The third chapter implements the previous two chapters onto the case of psychoanalysis. It is an introduction to non-analysis or non-Freudian and non-Lacanian analysis: how could this discipline proceed, what concepts elaborate on the case of psychoanalytic discourses treated as meta-human? Obviously, the point is only that some indications are destined to show the reality of this new field of research and to “force” (if it is possible) the inevitable resistance of psychoanalysts. This chapter presents two difficulties for which we must excuse ourselves to the reader, precisely, from [de] the reader: the chapter assumes assimilated, on the one hand, the problematic of the previous chapters and the author’s way of thinking and, on the other hand, the author’s material (Lacanian theory) truly reduced to its elementary framework, a “standard” and nearly scholastic Lacanianism, but which is quite sufficient for a first elaboration of non-analysis.
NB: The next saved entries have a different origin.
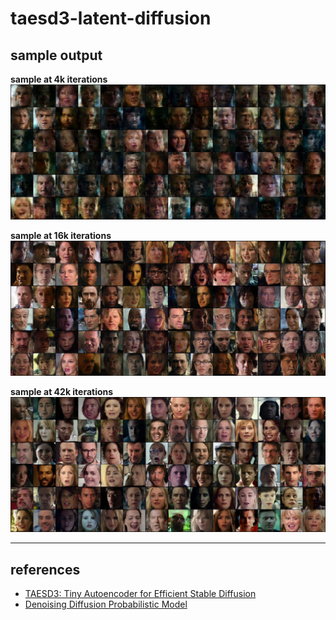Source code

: # taesd3-latent-diffusion

## sample output

**sample at 4k iterations**  
![sample](results/128_004k.jpg)

**sample at 16k iterations**  
![sample](results/128_016k.jpg)

**sample at 42k iterations**  
![sample](results/128_042k.jpg)

---

## references

- [TAESD3: Tiny Autoencoder for Efficient Stable Diffusion](https://github.com/madebyollin/taesd)  
- [Denoising Diffusion Probabilistic Model](https://keras.io/examples/generative/ddpm/)
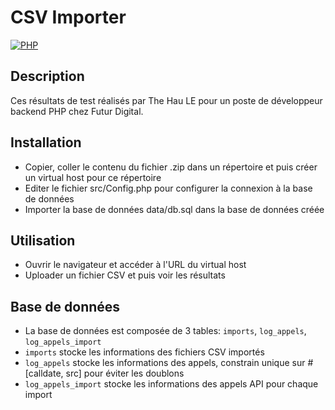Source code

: # CSV Importer
[![PHP](https://img.shields.io/badge/php->=8.1-8892BF.svg)](https://packagist.org/packages/php-tmdb/api)

## Description
Ces résultats de test réalisés par The Hau LE pour un poste de développeur backend PHP chez Futur Digital. 

## Installation
- Copier, coller le contenu du fichier .zip dans un répertoire et puis créer un virtual host pour ce répertoire
- Editer le fichier src/Config.php pour configurer la connexion à la base de données
- Importer la base de données data/db.sql dans la base de données créée

## Utilisation
- Ouvrir le navigateur et accéder à l'URL du virtual host
- Uploader un fichier CSV et puis voir les résultats

## Base de données
- La base de données est composée de 3 tables: `imports`, `log_appels`, `log_appels_import`
- `imports` stocke les informations des fichiers CSV importés
- `log_appels` stocke les informations des appels, constrain unique sur #[calldate, src] pour éviter les doublons
- `log_appels_import` stocke les informations des appels API pour chaque import
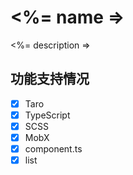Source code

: # <%= name =>

<%= description =>

## 功能支持情况

- [x] Taro
- [x] TypeScript
- [x] SCSS
- [x] MobX
- [x] component.ts
- [x] list
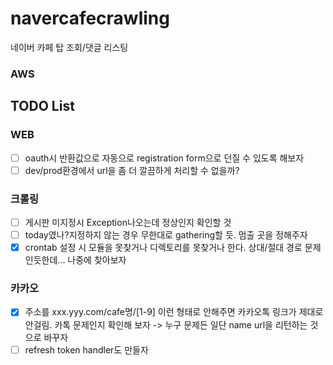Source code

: # navercafecrawling

네이버 카페 탑 조회/댓글 리스팅

### AWS


## TODO List

### WEB

- [ ] oauth시 반환값으로 자동으로 registration form으로 던질 수 있도록 해보자
- [ ] dev/prod환경에서 url을 좀 더 깔끔하게 처리할 수 없을까?

### 크롤링

- [ ] 게시판 미지정시 Exception나오는데 정상인지 확인할 것
- [ ] today였나?지정하지 않는 경우 무한대로 gathering할 듯. 멈출 곳을 정해주자
- [x] crontab 설정 시 모듈을 못찾거나 디렉토리를 못찾거나 한다. 상대/절대 경로 문제인듯한데... 나중에 찾아보자

### 카카오

- [x] 주소를 xxx.yyy.com/cafe명/[1-9] 이런 형태로 안해주면 카카오톡 링크가 제대로 안걸림. 카톡 문제인지 확인해 보자 -> 누구 문제든 일단 name url을 리턴하는 것으로 바꾸자
- [ ] refresh token handler도 만들자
Finally, its allusive, abrupt, compact character, stripped of any textual location, is explained by this (not discounting any available time for the future towards a research into the non-analytic field): we have chosen to throw into battle all of our available weapons, or, in the game, we have chosen to fold all of our cards, abandoning this construction site to the interest (or disinterest) of young researchers – to their spirit of invention as much as their courage. Considering ourselves in a state of emergency, we have thought that it was better to wildly reclaim a new terrain than to multiply the pedagogical precautions and transitions, in order to furnish a kind of memento (even an indigestible one) of possible problems and solutions. A difficulty of interpretation ensues: it can pass for a supplementary attempt at philosophical meta-psychoanalysis, an interpretation absolutely contrary to its meaning, since it is rather non-analysis which rightly makes the meta-human character of psychoanalysis appear and its supersession illusory (the transcendental illusion) from the essence of immanence of man [de l’essence d’immanence de l’homme]. The most general project of non-analysis would be to institute a use of analysis which liberates it from its amphibological blend with philosophy, but not from any relation to philosophy.

The ensemble can also be read as a critique of the judgment of humanity such that it is formulated and comprised within philosophy in general. Then, the point is to “sensitize” the reader, this spontaneous philosopher, to the antinomies which render contradictory the judgment of humanity and towards the necessary passage from the judgement to the scientific problem of man. The science of the essence of men as Strangers poses the conditions which suppress these antinomies, and which gives to man the thought that they merit and the science the cause which inscribes them in the heart of the human real. Here and there, some very brief indications on a pragmatics of philosophical humanism and in general the pragmatics of Human Sciences, a pragmatics included within a first theory of man, specify the meaning of this treatise.